■ TASK ■
Among the lines of the records, please find those that contain the word "getpixel" and copy them.

(WORKING DATA)

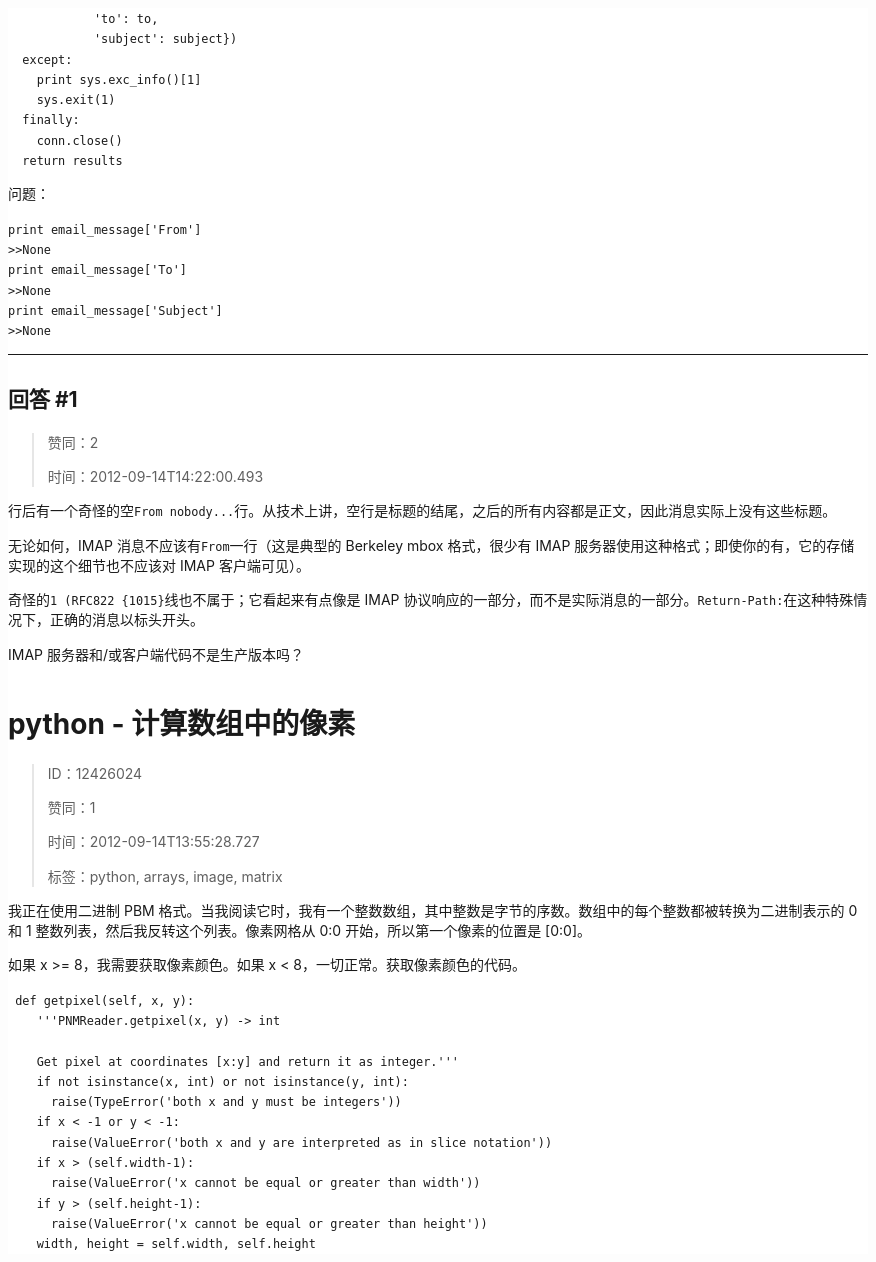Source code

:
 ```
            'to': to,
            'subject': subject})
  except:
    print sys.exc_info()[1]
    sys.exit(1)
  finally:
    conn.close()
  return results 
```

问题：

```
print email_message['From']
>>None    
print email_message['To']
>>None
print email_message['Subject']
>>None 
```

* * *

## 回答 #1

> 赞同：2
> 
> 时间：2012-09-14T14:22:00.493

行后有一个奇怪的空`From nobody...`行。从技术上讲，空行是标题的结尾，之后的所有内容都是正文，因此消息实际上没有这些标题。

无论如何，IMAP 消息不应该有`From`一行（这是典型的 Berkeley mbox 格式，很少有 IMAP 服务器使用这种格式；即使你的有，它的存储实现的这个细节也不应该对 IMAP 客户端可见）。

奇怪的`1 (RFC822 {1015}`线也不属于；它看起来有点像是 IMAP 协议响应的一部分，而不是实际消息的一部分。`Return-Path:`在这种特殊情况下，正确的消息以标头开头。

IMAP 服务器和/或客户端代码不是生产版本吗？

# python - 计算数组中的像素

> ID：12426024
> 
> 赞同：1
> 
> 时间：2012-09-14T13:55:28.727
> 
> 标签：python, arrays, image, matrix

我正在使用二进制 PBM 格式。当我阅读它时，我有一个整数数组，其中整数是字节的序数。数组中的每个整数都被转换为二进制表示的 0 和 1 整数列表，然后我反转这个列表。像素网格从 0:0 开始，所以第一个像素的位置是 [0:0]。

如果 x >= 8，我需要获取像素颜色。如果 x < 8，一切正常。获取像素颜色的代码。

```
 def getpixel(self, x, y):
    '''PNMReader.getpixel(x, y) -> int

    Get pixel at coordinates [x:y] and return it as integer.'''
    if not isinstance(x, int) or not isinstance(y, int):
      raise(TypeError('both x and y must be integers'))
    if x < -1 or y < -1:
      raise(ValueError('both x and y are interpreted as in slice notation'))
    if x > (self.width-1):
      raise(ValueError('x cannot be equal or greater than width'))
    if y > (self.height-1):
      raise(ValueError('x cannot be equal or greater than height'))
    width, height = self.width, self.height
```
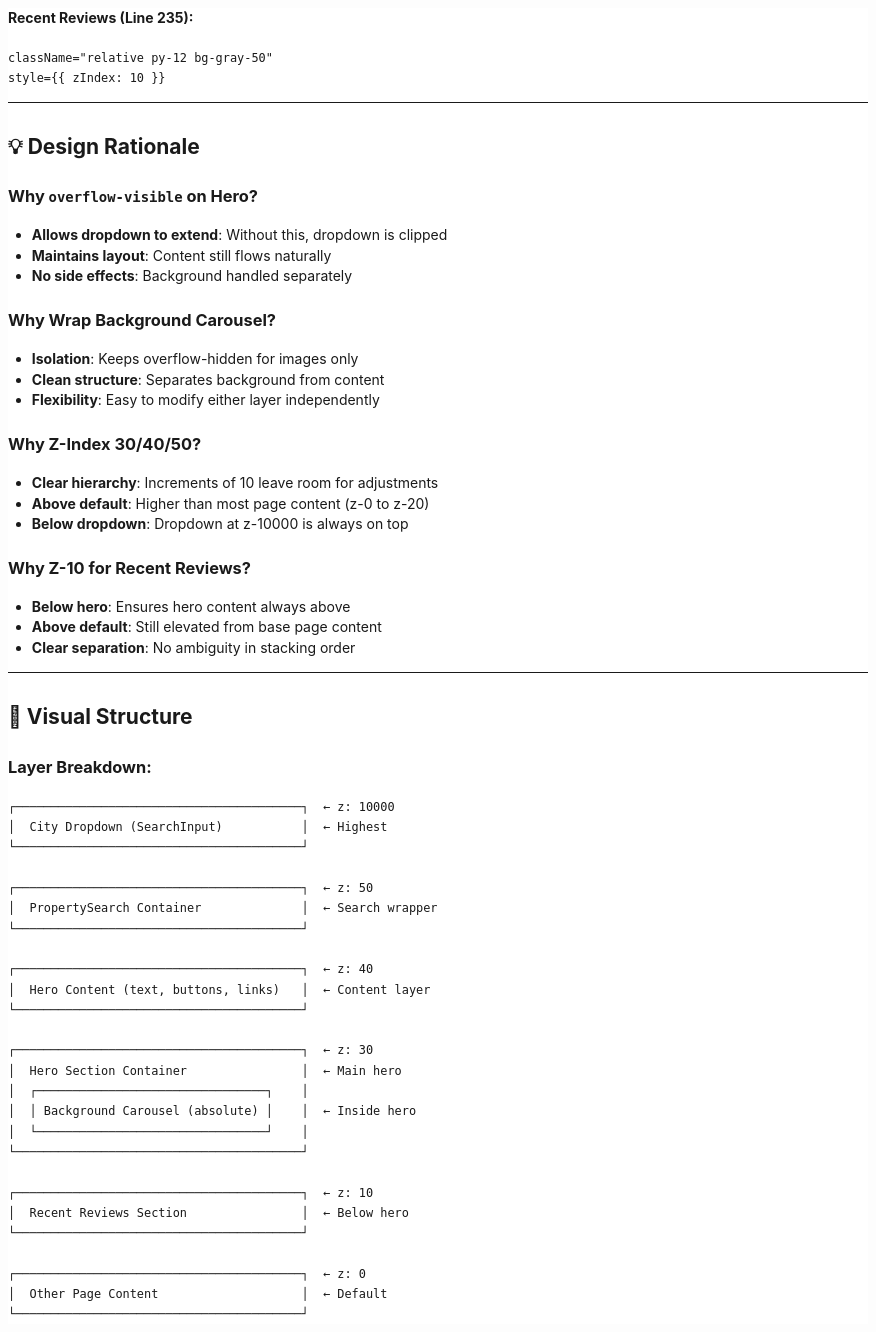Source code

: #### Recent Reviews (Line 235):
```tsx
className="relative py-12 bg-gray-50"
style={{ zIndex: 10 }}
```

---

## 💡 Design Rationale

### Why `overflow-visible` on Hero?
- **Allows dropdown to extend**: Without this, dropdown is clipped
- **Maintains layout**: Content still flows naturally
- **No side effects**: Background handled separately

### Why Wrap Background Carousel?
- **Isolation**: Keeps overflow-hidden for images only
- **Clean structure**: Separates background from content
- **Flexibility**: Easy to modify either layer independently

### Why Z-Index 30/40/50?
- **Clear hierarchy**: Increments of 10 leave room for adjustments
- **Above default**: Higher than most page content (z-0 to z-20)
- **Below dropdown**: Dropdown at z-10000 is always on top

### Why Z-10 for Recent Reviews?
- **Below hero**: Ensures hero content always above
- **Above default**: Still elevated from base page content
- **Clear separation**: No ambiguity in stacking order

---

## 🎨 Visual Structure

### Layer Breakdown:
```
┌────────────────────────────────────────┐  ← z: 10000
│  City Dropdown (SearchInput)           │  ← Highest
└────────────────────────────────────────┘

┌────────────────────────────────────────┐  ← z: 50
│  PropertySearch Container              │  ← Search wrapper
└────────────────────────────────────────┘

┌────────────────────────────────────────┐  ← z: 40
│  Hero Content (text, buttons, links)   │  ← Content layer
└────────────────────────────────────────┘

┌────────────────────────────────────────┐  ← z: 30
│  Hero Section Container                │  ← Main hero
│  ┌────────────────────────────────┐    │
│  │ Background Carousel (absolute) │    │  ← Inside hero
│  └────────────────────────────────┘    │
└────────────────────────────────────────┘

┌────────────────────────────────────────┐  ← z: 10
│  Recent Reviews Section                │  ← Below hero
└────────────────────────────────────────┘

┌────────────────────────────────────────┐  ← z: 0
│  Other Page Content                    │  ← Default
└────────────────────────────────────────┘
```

(End WORKING DATA)
(WORKING DATA)

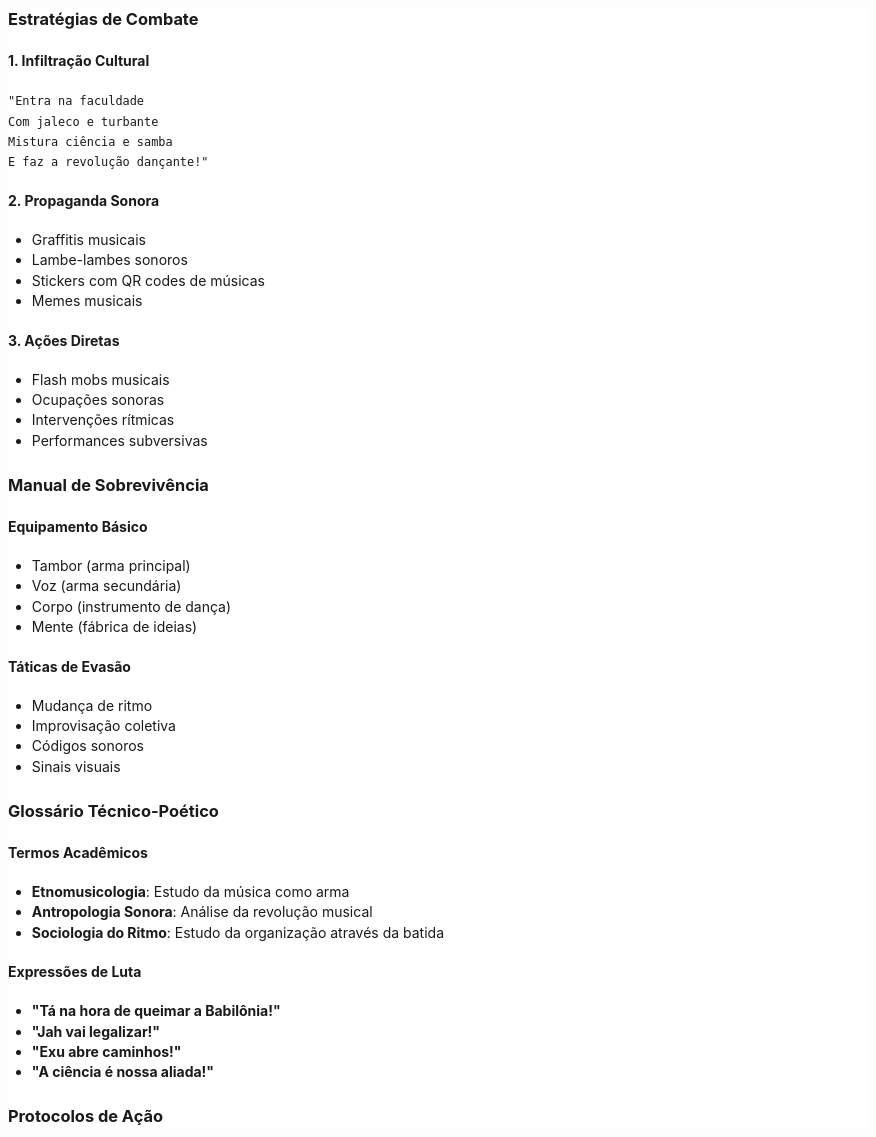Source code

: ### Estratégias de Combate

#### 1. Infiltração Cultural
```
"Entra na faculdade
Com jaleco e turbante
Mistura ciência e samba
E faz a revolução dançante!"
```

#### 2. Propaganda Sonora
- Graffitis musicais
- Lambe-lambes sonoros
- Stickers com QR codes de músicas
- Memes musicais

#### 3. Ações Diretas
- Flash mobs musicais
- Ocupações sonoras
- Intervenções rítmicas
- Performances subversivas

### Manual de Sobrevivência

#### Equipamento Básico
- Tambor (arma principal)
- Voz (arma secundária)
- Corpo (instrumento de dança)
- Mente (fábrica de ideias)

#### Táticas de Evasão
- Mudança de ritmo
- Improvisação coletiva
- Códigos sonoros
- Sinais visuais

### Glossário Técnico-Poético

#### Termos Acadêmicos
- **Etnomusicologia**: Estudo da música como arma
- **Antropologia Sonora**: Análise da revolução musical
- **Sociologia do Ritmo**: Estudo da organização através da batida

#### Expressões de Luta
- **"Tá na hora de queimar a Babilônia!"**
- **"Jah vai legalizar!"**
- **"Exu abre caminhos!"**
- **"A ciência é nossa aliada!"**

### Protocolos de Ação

(End WORKING DATA)

■ ANSWER SECTION ■
 def getpixel(self, x, y):
    '''PNMReader.getpixel(x, y) -> int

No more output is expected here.